» **What you are asked to do**
Which lines in the data below contain the string "Appho"? Return each of them in full.

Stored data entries
++++++++

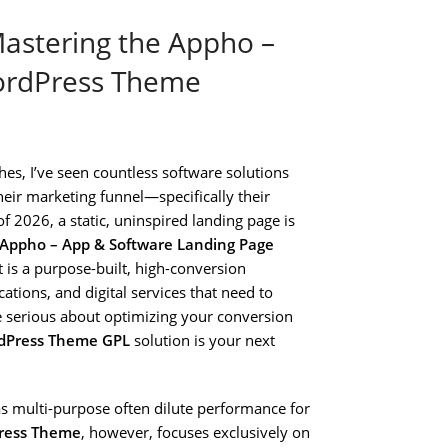
astering the Appho –
ordPress Theme
hes, I’ve seen countless software solutions
heir marketing funnel—specifically their
f 2026, a static, uninspired landing page is
Appho – App & Software Landing Page
 It is a purpose-built, high-conversion
ions, and digital services that need to
are serious about optimizing your conversion
rdPress Theme GPL
solution is your next
s multi-purpose often dilute performance for
Press Theme
, however, focuses exclusively on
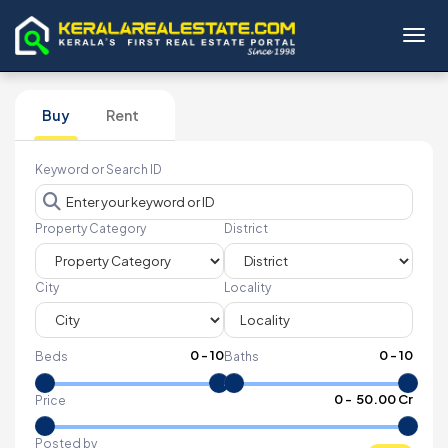
Toggl
Buy
Rent
Keyword or Search ID
Property Category
District
City
Locality
0
-
10
0
-
10
Beds
Baths
₹
0
- ₹
50.00 Cr
Price
Posted by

++++++++

» **Exercise solution**
astering the Appho –
Appho – App & Software Landing Page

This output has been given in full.